Your rights

1. Overview

From 25 May 2018, the General Data Protection Regulation (GDPR) as supplemented by the UK Data Protection Act 2018 will have legal effect.

This replacement data protection framework places new obligations on us and strengthens the rights that you have over the processing of your personal information.

You have the right:

• to be informed
• to ask us for access to copies of the personal information we hold about you
• to ask us to rectify your personal information if it is inaccurate or incomplete
• to ask us to stop processing your personal information (this is known as the ‘right to object’)
• to ask us to erase personal information we hold about you (this is also known as the ‘right to be forgotten’)
• to ask us to ‘restrict’ the processing of your personal information (e.g. restrict our access and use pending our consideration, for example, of any objection or erasure request you have submitted)
• to ask us ensure that a decision which legally affects you is reviewed by a person if the decision has been made solely using an automated computerised process
• to ask us to put the personal information you have given us into a portable electronic machine readable format so it is capable of being transmitted to someone else

These rights are not absolute and are dependent on conditions and exemptions.
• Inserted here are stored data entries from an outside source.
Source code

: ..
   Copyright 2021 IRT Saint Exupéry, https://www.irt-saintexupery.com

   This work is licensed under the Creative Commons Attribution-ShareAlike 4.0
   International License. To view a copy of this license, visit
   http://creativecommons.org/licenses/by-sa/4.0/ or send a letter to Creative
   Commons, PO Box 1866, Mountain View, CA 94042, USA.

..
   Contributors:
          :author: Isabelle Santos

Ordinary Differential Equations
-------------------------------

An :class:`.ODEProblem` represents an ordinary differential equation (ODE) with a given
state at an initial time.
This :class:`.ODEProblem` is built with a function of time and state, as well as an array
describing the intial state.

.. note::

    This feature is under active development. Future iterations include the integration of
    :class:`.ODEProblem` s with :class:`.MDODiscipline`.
In some cases the rights described above only apply if the processing activity is undertaken on specific legal grounds and/or in defined circumstances. Therefore all of these rights are unlikely to be engaged in all cases.

You can find more detailed information about your rights from the Information Commissioner’s Office (the ICO). The ICO is the UK’s independent regulator responsible for upholding and enforcing your rights under data protection law.